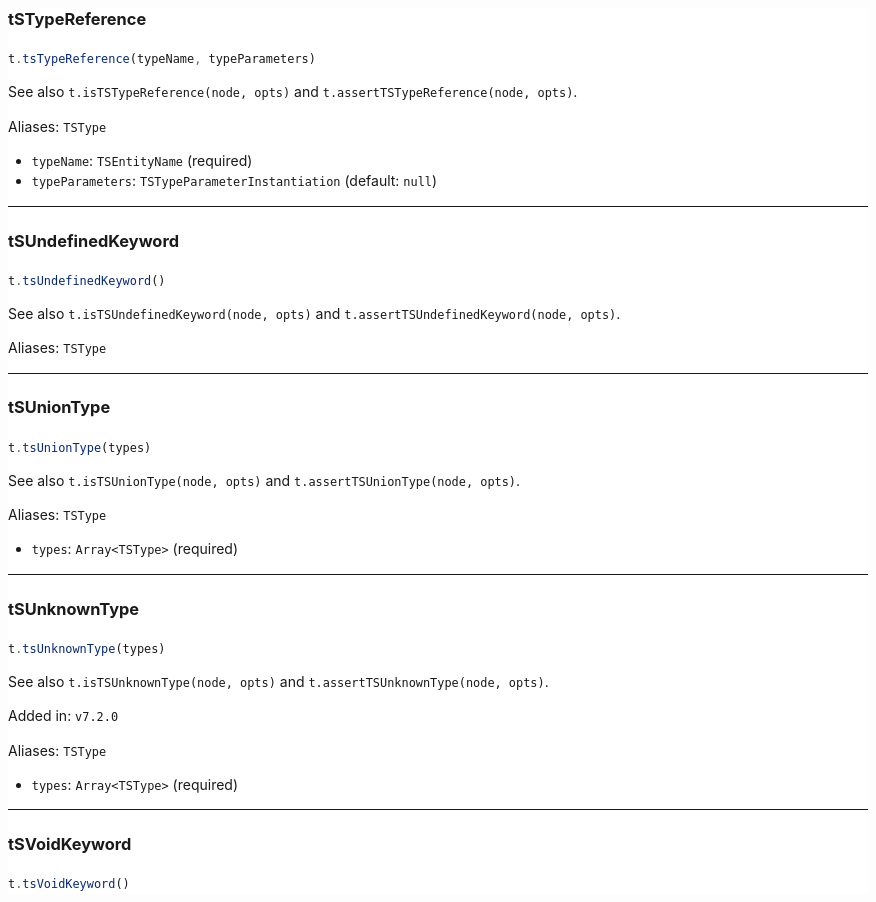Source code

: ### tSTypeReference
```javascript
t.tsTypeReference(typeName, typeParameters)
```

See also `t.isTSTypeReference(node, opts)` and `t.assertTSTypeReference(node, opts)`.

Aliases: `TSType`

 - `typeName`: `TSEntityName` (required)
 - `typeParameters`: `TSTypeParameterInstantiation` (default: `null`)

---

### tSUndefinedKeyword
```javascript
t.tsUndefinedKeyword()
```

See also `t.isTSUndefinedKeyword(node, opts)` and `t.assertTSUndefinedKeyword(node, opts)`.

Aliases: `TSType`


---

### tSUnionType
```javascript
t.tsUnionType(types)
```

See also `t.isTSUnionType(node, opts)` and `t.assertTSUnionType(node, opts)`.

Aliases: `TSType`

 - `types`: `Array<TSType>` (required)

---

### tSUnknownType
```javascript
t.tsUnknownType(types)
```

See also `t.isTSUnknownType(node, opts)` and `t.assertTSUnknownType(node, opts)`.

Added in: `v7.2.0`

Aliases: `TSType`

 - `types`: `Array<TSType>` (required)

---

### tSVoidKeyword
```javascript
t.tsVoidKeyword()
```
====
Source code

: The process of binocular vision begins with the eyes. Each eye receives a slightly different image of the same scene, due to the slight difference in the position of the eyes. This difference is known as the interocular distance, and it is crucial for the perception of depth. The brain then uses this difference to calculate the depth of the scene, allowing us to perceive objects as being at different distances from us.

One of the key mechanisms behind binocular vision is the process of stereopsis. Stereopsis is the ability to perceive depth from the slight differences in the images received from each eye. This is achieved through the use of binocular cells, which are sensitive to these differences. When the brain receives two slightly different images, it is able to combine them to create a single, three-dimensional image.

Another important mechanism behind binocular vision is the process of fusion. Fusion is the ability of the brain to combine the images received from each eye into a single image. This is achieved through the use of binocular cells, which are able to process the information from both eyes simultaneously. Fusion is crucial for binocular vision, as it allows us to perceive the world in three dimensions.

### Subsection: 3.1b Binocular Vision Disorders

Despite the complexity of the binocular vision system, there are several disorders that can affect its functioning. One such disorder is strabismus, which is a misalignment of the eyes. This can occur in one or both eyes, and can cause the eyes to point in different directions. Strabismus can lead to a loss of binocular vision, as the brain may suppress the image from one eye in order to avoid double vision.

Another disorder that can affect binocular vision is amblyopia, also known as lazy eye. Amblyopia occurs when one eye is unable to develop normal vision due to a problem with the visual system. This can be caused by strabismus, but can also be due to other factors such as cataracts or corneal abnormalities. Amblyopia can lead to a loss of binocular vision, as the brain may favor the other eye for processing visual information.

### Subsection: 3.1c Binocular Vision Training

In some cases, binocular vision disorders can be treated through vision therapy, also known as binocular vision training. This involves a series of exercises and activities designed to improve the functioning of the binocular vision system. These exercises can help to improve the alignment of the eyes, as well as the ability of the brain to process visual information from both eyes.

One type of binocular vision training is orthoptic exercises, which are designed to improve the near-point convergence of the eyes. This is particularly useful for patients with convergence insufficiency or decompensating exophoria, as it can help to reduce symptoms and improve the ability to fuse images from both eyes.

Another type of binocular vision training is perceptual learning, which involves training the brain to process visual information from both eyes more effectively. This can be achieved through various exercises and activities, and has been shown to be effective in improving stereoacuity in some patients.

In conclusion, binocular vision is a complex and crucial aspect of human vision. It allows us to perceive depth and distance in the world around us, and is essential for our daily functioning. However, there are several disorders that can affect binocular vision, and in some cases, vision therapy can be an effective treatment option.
====
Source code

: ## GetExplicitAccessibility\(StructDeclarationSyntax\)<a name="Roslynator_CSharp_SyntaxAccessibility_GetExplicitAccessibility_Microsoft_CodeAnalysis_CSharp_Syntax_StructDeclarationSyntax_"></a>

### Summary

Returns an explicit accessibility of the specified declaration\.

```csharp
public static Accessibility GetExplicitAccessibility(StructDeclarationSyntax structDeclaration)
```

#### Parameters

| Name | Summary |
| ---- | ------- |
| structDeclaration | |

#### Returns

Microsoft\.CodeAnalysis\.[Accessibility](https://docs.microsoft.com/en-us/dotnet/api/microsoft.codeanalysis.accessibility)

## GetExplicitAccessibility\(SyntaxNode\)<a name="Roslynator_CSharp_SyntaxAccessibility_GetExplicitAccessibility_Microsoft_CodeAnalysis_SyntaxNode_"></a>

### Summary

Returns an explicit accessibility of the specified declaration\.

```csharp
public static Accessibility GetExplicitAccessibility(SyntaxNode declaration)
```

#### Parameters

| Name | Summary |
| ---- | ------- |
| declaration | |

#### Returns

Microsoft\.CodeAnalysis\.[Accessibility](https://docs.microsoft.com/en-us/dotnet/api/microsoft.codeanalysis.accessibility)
====
(TASK STATEMENT)
The expected answer is an exact copy of the lines above, beginning at the line with "### Subsection: 3.1b" and ending at the line with "Despite the complexity", with both ends in.

(ANSWER TO THE EXERCISE)
### Subsection: 3.1b Binocular Vision Disorders

Despite the complexity of the binocular vision system, there are several disorders that can affect its functioning. One such disorder is strabismus, which is a misalignment of the eyes. This can occur in one or both eyes, and can cause the eyes to point in different directions. Strabismus can lead to a loss of binocular vision, as the brain may suppress the image from one eye in order to avoid double vision.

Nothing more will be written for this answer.